One of my psychological favourite quotes, is always look at what is difficult or problematic, and like it, its an opportunity for you to be good at it whilst others worry and fail.
Enjoy your shooting.
Have Fun
Robin
Walther KK500 Alutec expert special - Barnard .223 "wilde" in a Walther KK500 Alutec stock, mmm...tasty!! - Keppeler 6 mmBR with Walther grip and wood! I may be a Walther-phile?
Fantastic post, and one that resonates! I find I do exactly what you say, I "muscle" the rifle into position on standers, not let it adopt a comfortable and stable natural position.
Any further tips on position and stance, along with achieving the natural zero, would be most welcome from someone who obviously knows their stuff, but don't tell the other HFTers
Hello to All,
+1 on Mr. Carter's book - it is superb, and worth its weight in gold
Have fun & a good weekend
Best regards
Russ
Thanks for the compliments, the book is on the NSRA shop website.
Have Fun
Robin
Walther KK500 Alutec expert special - Barnard .223 "wilde" in a Walther KK500 Alutec stock, mmm...tasty!! - Keppeler 6 mmBR with Walther grip and wood! I may be a Walther-phile?
OK book ordered, let's see if can apply myself and get some discipline into my positionals rather than the "poke and hope" I tend to use.

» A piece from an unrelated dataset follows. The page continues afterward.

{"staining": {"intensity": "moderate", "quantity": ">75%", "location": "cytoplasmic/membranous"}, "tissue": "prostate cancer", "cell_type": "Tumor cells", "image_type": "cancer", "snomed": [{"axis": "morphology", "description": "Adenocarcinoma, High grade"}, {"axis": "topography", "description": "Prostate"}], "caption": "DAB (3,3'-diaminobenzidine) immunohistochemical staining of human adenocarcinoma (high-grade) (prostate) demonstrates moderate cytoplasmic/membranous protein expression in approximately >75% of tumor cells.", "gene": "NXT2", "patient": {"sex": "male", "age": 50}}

When I get a kneeler or stander, it is more luck than judgement and so I think when one's approaching, "oh sh3t, donut coming up".
At the club there are black painted steel zero boards out to 45y, so ideal for practising on.
I'll let you know
Not so sure you would get the advantage doing that with an FT rifle, principle with a target sight on a black card is to NOT see the fall of shot or have an aiming mark, to just use a natural hold, settle and align, and if its the same and natural each time the shot will go through the same hole, its a training technique.

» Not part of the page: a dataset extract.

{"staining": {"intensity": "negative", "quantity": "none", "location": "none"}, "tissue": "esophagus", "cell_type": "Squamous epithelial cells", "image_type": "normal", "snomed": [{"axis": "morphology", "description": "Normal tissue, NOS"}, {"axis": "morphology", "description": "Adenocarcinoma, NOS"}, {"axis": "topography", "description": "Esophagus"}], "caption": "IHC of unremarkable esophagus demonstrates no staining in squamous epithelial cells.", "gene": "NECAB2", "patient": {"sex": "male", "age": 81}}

The temptation with a scope will be to aim at the first strike which defeats the object. I've also used plain or reversed cards, but had the same issue with young people with superb eyesight who can see a shot hole on a blank card and aim at it, which is why I use black cards. Perhaps borrow/buy a set of target sights, and just concentrate on the alignment of the front to back sight and concentrate on your position and hold.
I've had shooters who at ten metres can shoot five shot one hole groups like that on a black card, the technique is a development from the Zen monks who shot archery in the dark to develop accepting a perfect zero position.
Kneeling, Hmmmm, now that is a difficult position, a combination of prone and standing, a cross over of balance, and locked in like prone, a very technical position, which if done well is as locked as prone, and if badly is more difficult than standing!
Have Fun
Robin
Walther KK500 Alutec expert special - Barnard .223 "wilde" in a Walther KK500 Alutec stock, mmm...tasty!! - Keppeler 6 mmBR with Walther grip and wood! I may be a Walther-phile?
Yep, that's why I like pressure as a tool, because it finds the cracks or makes a diamond. If you don't train with pressure in mind you only see the cracks in competition, and then it's too late. If you see the cracks beforehand you may have an opportunity to do something about them.
Glad to see you're still on it.
Nicely put.
I've been competing in HFT with a springer for the last year and it's finally all coming together.
I've been learning 10m pistol and found it helps my HFT standing shots no end:
I get in my natural standing position with my eyes closed then open them, if I'm not pointing at the target I reposition my feet.
I fitted a hamster to my rifle so it naturally sits perfectly at my eye level for standers and kneelers, it just sits there.
Same natural aim point apply's for kneeling shots too, if I'm 'muscling' the rifle onto the target I shift my position, then try to let my body 'sag' so I'm still on target but not under muscular tension.
Work's more often than not!
I'm concentrating on the mental aspect now.
Great blog by the way Dan.
Cheers,
Matt.
Last edited by ptdunk; 31-03-2018 at 10:23 AM.